On Saturday morning the press stands displayed front pages where three words seem to dominate : carnage, horror and war. The French president declared a state of emergency and closed all borders. Constitutionally, a state of emergency can be declared for up to 12 days. After that, a vote in Parliament is needed. The Paris authorities have asked everybody to stay home and not move around in the city. Feeling under siege, Parisians are now almost under curfew. Streets are therefore empty, the open air markets have all been cancelled, schools, universities, sport facilities have closed. Townhalls are functioning minimally.
State of Emergency
A state of emergency was declared way back in 1955 to deal with what was then termed ‘the events in Algeria’ or what turned out to be Algeria’s decolonisation war against France. In practical terms, it means the police can detain and search with more ease. Besides, the Schengen agreement that opened all borders within the European Union has been momentarily suspended so as to enable controls at the borders.

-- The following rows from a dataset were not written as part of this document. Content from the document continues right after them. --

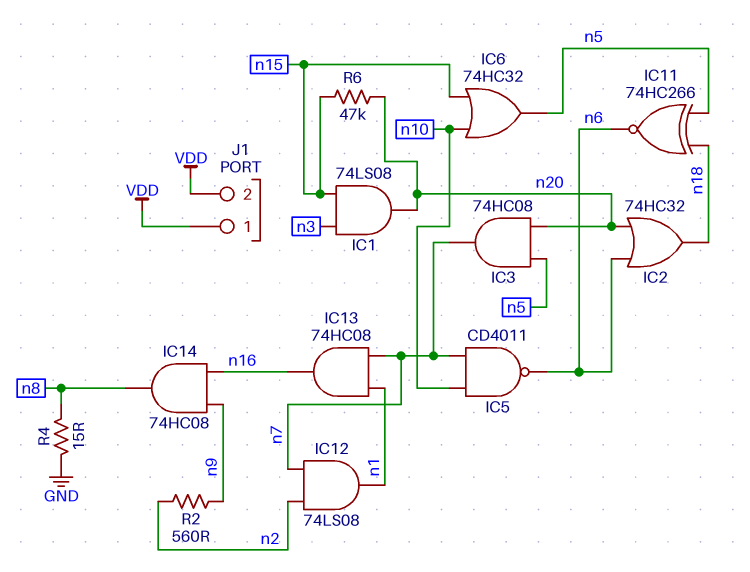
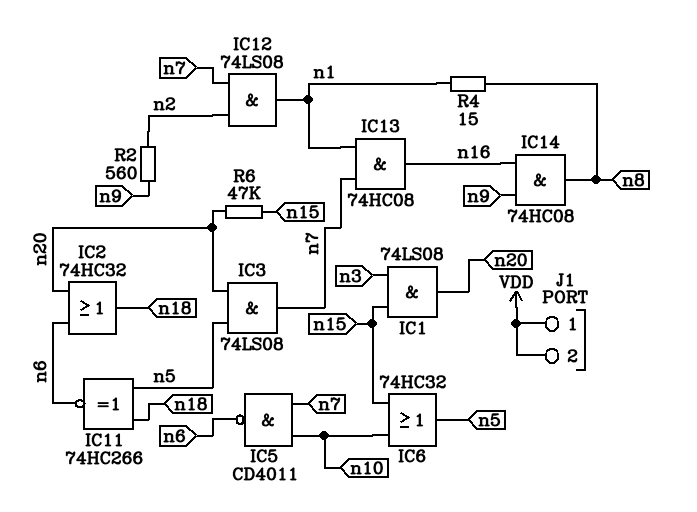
IC3: AND 74HC08 (in n5, in n20, out n7) -> AND 74LS08 (in n5, in n20, out n7)
R4: 15 (GND, n8) -> 15 (n1, n8)

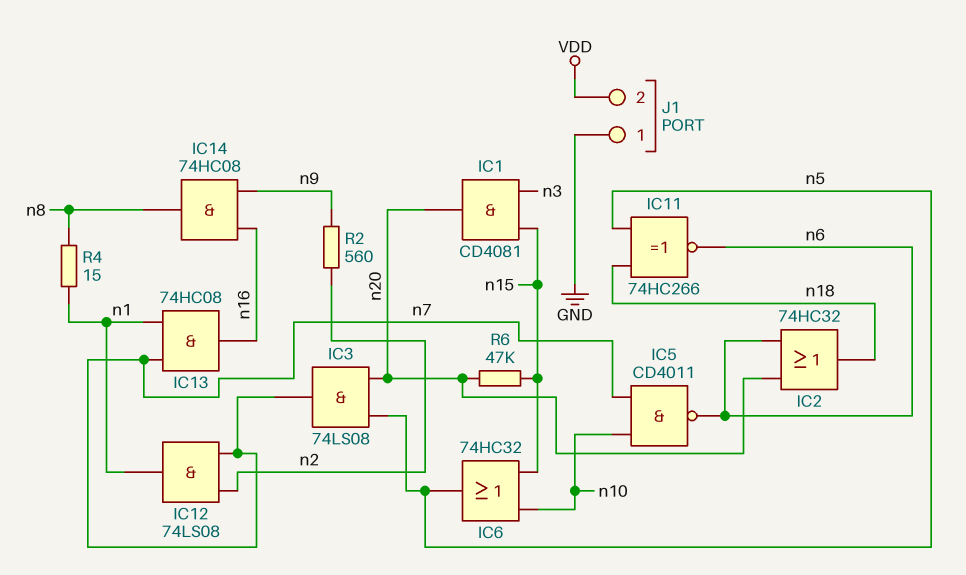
IC1: AND 74LS08 (in n3, in n15, out n20) -> AND CD4081 (in n3, in n15, out n20)
J1 pin 1: VDD -> GND

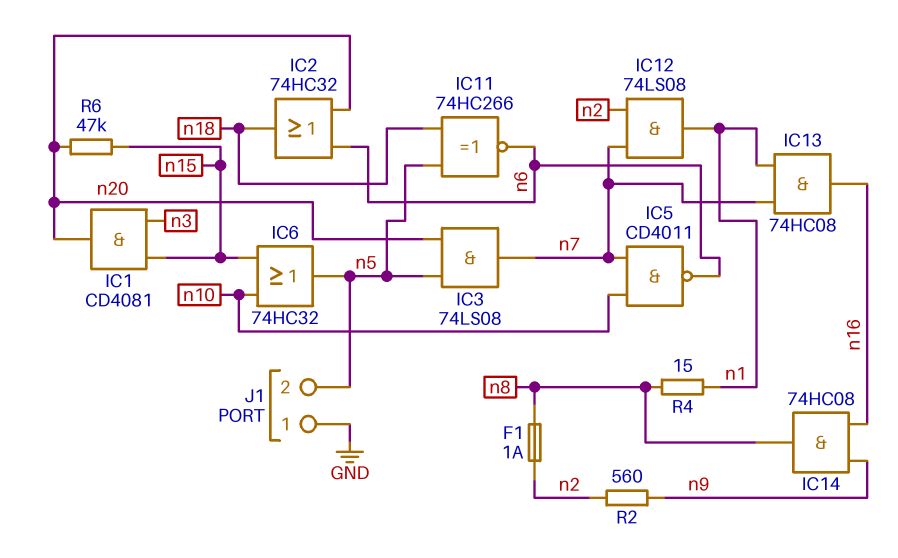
F1: none -> 1A (n2, n8)
J1 pin 2: VDD -> n5

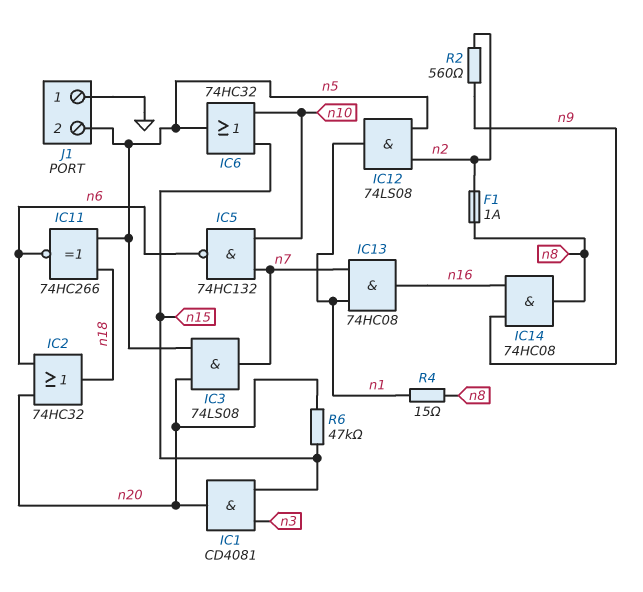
IC5: NAND CD4011 (in n7, in n10, out n6) -> NAND 74HC132 (in n7, in n10, out n6)
IC12: AND 74LS08 (in n2, in n7, out n1) -> AND 74LS08 (in n2, in n5, out n1)

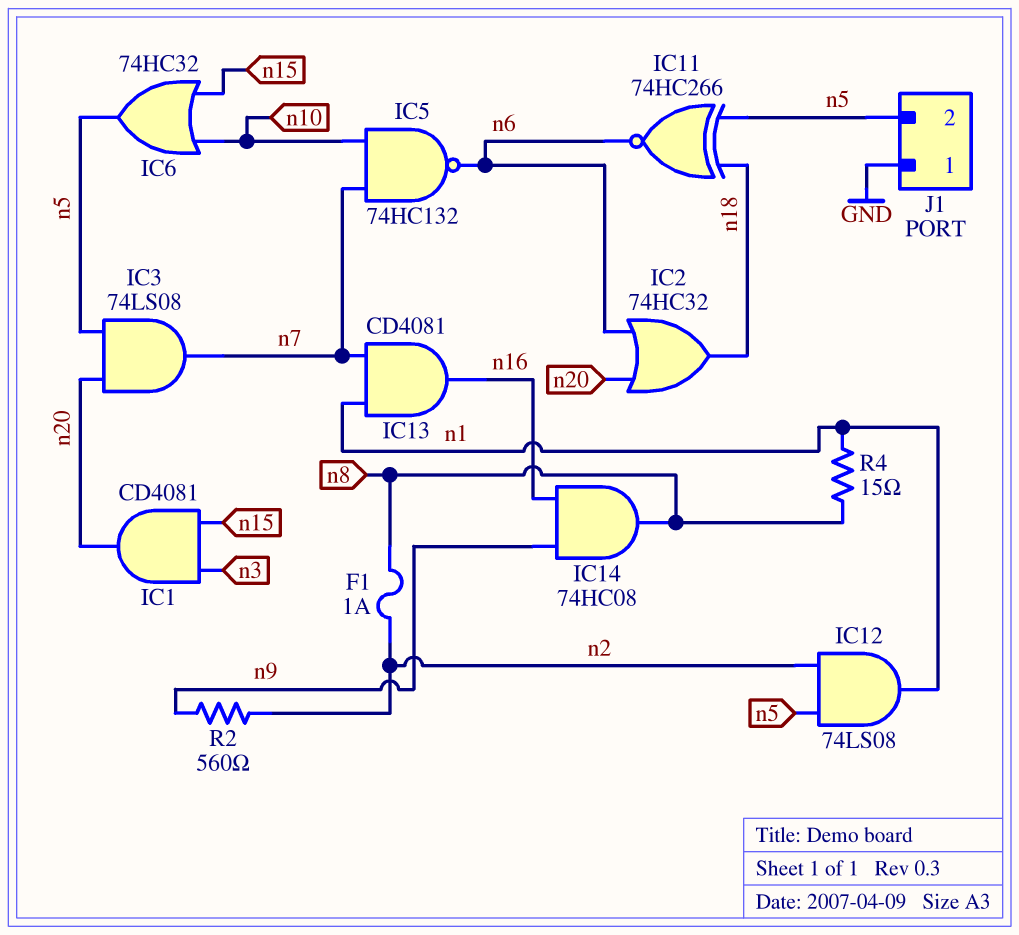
IC13: AND 74HC08 (in n1, in n7, out n16) -> AND CD4081 (in n1, in n7, out n16)
R6: 47k (n15, n20) -> none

French President François Hollande declared, ‘We know where this is coming from’. The Foreign Affair minister Laurent Fabius has already said that France will not change its policy in Syria. Closing borders will probably help with the inquiry. It is important to note that the terrorists spoke French ; this is not an imported problem. Coulibaly, the Charlie Hebdo killer, was French too.
The official Coat of Arms of Paris has a boat on it. And the motto of the city is fluctuat nec mergitur, a Latin phrase that translates as “tossed but not sunk”. Life will slowly resume in Paris, just like it did in Bombay after the 2008 attacks. The city will not sink. But it will take a while before we sail through this terrible storm.